EXERCISE:
Select the lines of the records containing the word "zijn" and list them.

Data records
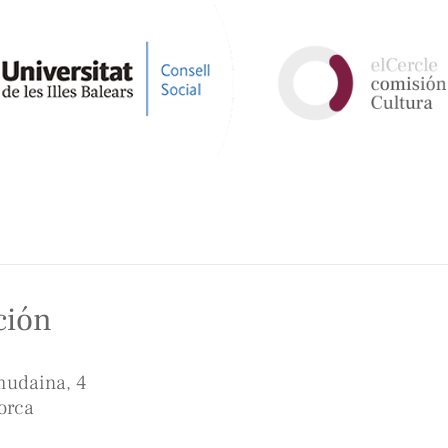
ción
mudaina, 4
orca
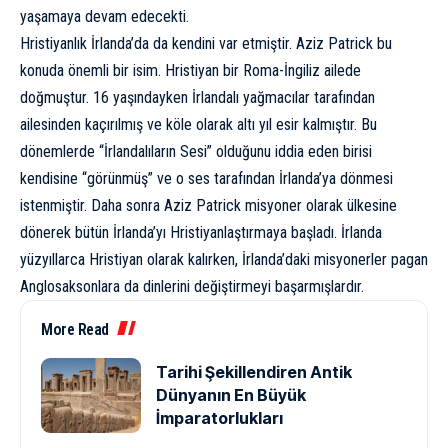
yaşamaya devam edecekti.
Hristiyanlık İrlanda’da da kendini var etmiştir. Aziz Patrick bu
konuda önemli bir isim. Hristiyan bir Roma-İngiliz ailede
doğmuştur. 16 yaşındayken İrlandalı yağmacılar tarafından
ailesinden kaçırılmış ve köle olarak altı yıl esir kalmıştır. Bu
dönemlerde “İrlandalıların Sesi” olduğunu iddia eden birisi
kendisine “görünmüş” ve o ses tarafından İrlanda’ya dönmesi
istenmiştir. Daha sonra Aziz Patrick misyoner olarak ülkesine
dönerek bütün İrlanda’yı Hristiyanlaştırmaya başladı. İrlanda
yüzyıllarca Hristiyan olarak kalırken, İrlanda’daki misyonerler pagan
Anglosaksonlara da dinlerini değiştirmeyi başarmışlardır.
More Read
Tarihi Şekillendiren Antik
Dünyanın En Büyük
İmparatorlukları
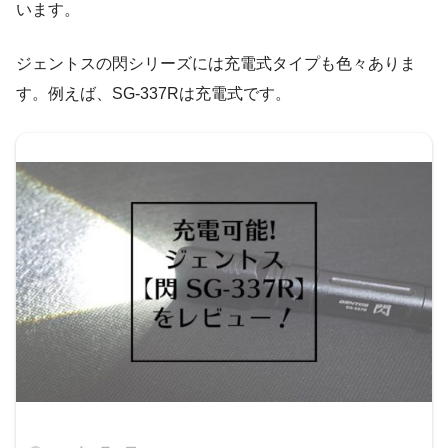
います。
ジェントスの閃シリーズには充電式タイプも色々ありま
す。例えば、SG-337Rは充電式です。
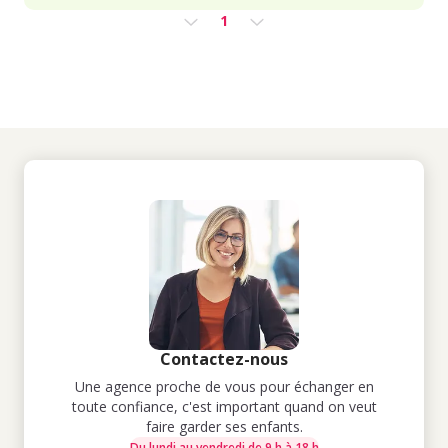
1
Contactez-nous
Une agence proche de vous pour échanger en
toute confiance, c'est important quand on veut
faire garder ses enfants.
Du lundi au vendredi de 9 h à 18 h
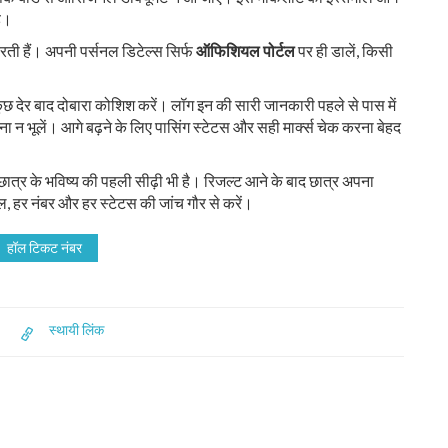
ै।
करती हैं। अपनी पर्सनल डिटेल्स सिर्फ
ऑफिशियल पोर्टल
पर ही डालें, किसी
 कुछ देर बाद दोबारा कोशिश करें। लॉग इन की सारी जानकारी पहले से पास में
 न भूलें। आगे बढ़ने के लिए पासिंग स्टेटस और सही मार्क्स चेक करना बेहद
र छात्र के भविष्य की पहली सीढ़ी भी है। रिजल्ट आने के बाद छात्र अपना
, हर नंबर और हर स्टेटस की जांच गौर से करें।
हॉल टिकट नंबर
स्थायी लिंक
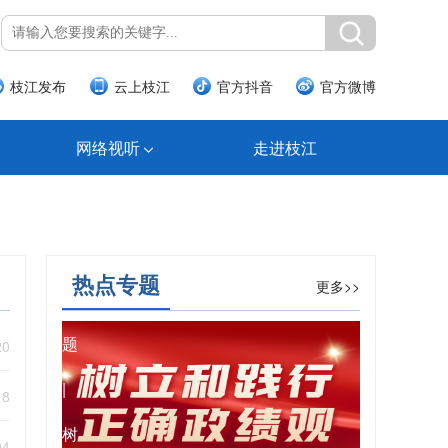
枝江发布
云上枝江
官方抖音
官方微博
网络视听
走进枝江
热点专题
更多>>
专
题
20
|
18
树
04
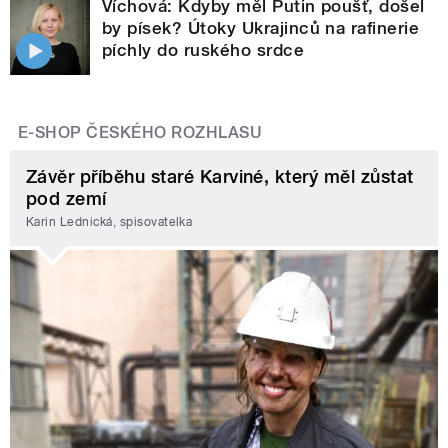
Víchová: Kdyby měl Putin poušť, došel
by písek? Útoky Ukrajinců na rafinerie
píchly do ruského srdce
E-SHOP ČESKÉHO ROZHLASU
Závěr příběhu staré Karviné, který měl zůstat
pod zemí
Karin Lednická, spisovatelka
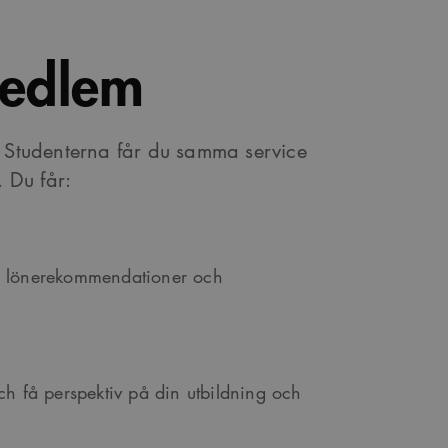
medlem
r Studenterna får du samma service
 Du får:
, lönerekommendationer och
 och få perspektiv på din utbildning och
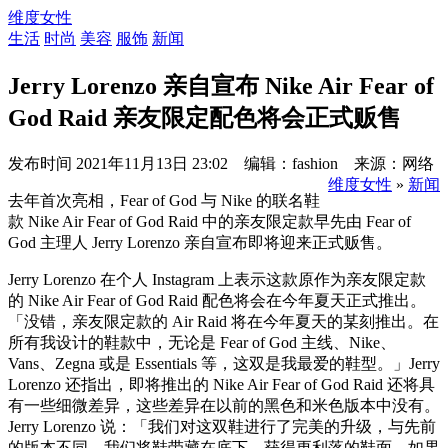
维度女性
生活
时尚
美容
服饰
新闻
Jerry Lorenzo 亲自宣布 Nike Air Fear of
God Raid 亲友限定配色将会正式贩售
发布时间
2021年11月13日 23:02 编辑：fashion 来源：网络
维度女性
»
新闻
去年首次亮相，Fear of God 与 Nike 的联名鞋
款 Nike Air Fear of God Raid 中的亲友限定款早先由 Fear of
God 主理人 Jerry Lorenzo 亲自宣布即将迎来正式贩售。
Jerry Lorenzo 在个人 Instagram 上表示这款原作为亲友限定款
的 Nike Air Fear of God Raid 配色将会在今年夏天正式推出。
「没错，亲友限定款的 Air Raid 将在今年夏天的某刻推出。在
所有我设计的鞋款中，无论是 Fear of God 主线、Nike、
Vans、Zegna 或是 Essentials 等，这双是我最爱的鞋型。」Jerry
Lorenzo 还指出，即将推出的 Nike Air Fear of God Raid 还将具
有一些细微差异，这些差异在以前的黑色和米色版本中没有。
Jerry Lorenzo 说：「我们对这双鞋进行了完美的升级，与先前
的版本不同，我们将鞋带藏在底下，获得更利落的鞋面。如果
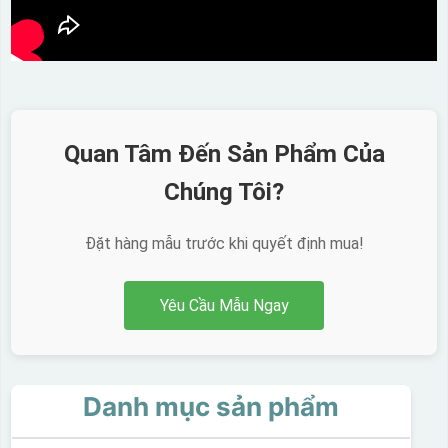
Quan Tâm Đến Sản Phẩm Của
Chúng Tôi?
Đặt hàng mẫu trước khi quyết định mua!
Yêu Cầu Mẫu Ngay
Danh mục sản phẩm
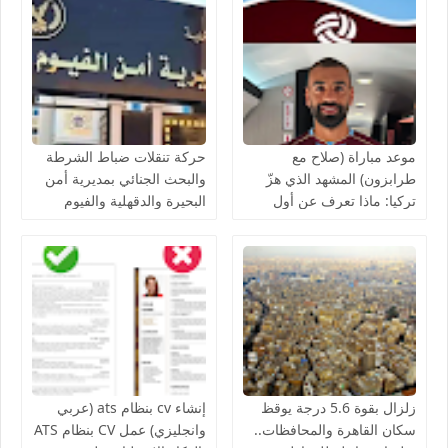
موعد مباراة (صلاح مع
حركة تنقلات ضباط الشرطة
طرابزون) المشهد الذي هزّ
والبحث الجنائي بمديرية أمن
تركيا: ماذا تعرف عن أول
البحيرة والدقهلية والفيوم
ظهور لمحمد صلاح مع
2026 (الأسماء والتفاصيل
طرابزون سبور؟
الكاملة)
زلزال بقوة 5.6 درجة يوقظ
إنشاء cv بنظام ats (عربي
سكان القاهرة والمحافظات..
وانجليزي) عمل CV بنظام ATS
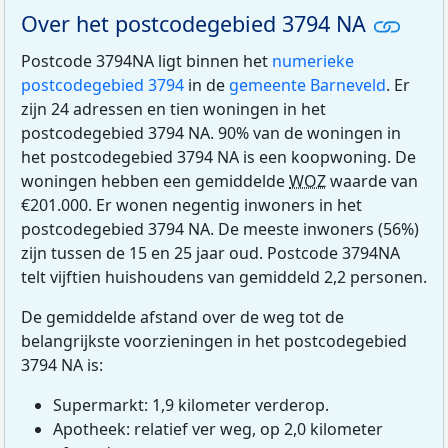
Over het postcodegebied 3794 NA
Postcode 3794NA ligt binnen het
numerieke
postcodegebied 3794
in de
gemeente Barneveld
. Er
zijn 24 adressen en tien woningen in het
postcodegebied 3794 NA. 90% van de woningen in
het postcodegebied 3794 NA is een koopwoning. De
woningen hebben een gemiddelde
WOZ
waarde van
€201.000. Er wonen negentig inwoners in het
postcodegebied 3794 NA. De meeste inwoners (56%)
zijn tussen de 15 en 25 jaar oud. Postcode 3794NA
telt vijftien huishoudens van gemiddeld 2,2 personen.
De gemiddelde afstand over de weg tot de
belangrijkste voorzieningen in het postcodegebied
3794 NA is:
Supermarkt: 1,9 kilometer verderop.
Apotheek: relatief ver weg, op 2,0 kilometer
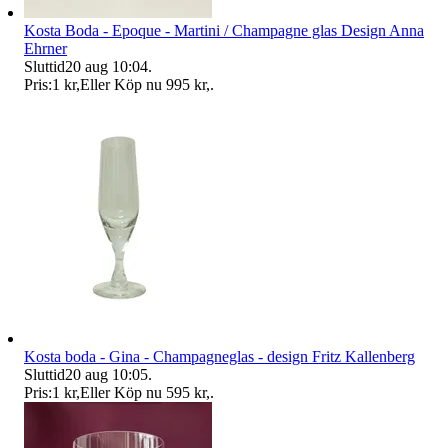
Kosta Boda - Epoque - Martini / Champagne glas Design Anna
Ehrner
Sluttid
20 aug 10:04
.
Pris:
1 kr
,
Eller Köp nu
995 kr
,
.
Kosta boda - Gina - Champagneglas - design Fritz Kallenberg
Sluttid
20 aug 10:05
.
Pris:
1 kr
,
Eller Köp nu
595 kr
,
.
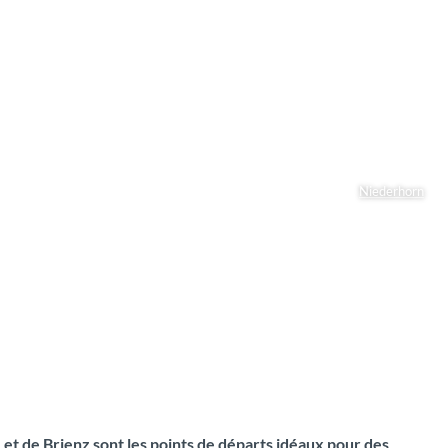
Niederhorn
 et de Brienz sont les points de départs idéaux pour des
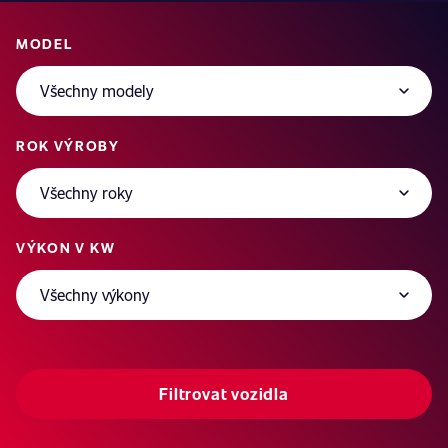
MODEL
ROK VÝROBY
VÝKON V KW
Filtrovat vozidla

ANSWER FOR THE TASK:
zijn 24 adressen en tien woningen in het
zijn tussen de 15 en 25 jaar oud. Postcode 3794NA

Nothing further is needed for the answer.